Work task:
Write the data out in full and word for word. Do not include images.

Entries taken from a collection:
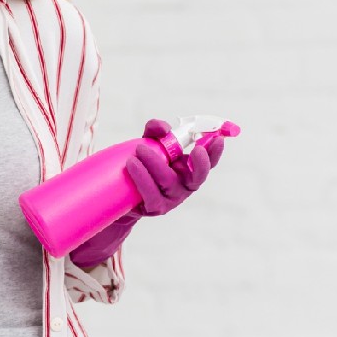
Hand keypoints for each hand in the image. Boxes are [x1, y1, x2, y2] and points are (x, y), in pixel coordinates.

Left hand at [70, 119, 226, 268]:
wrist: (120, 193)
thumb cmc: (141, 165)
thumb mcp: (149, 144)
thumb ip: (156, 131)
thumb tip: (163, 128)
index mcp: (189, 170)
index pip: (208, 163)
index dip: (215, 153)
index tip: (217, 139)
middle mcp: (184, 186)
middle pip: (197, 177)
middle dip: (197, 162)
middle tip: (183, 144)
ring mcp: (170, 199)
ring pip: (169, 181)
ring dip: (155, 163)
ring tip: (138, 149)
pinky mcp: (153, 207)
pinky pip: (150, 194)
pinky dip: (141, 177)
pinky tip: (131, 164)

Finished task:
Hand keypoints for each hand in the image. Boxes are [x1, y1, x2, y2] and points are (x, y), in pixel coordinates.

Left hand at [70, 119, 226, 268]:
wrist: (120, 193)
thumb cmc: (141, 165)
thumb mcp: (149, 144)
thumb ip: (156, 131)
thumb tip: (163, 128)
index mcp: (189, 170)
index pip: (208, 163)
index dip: (215, 153)
index tip: (217, 139)
middle mcp: (184, 186)
middle pip: (197, 177)
middle dip: (197, 162)
middle tip: (183, 144)
ring mcp: (170, 199)
ring pip: (169, 181)
ring dip: (155, 163)
ring tip: (138, 149)
pinky mcp: (153, 207)
pinky pip: (150, 194)
pinky dip: (141, 177)
pinky tip: (131, 164)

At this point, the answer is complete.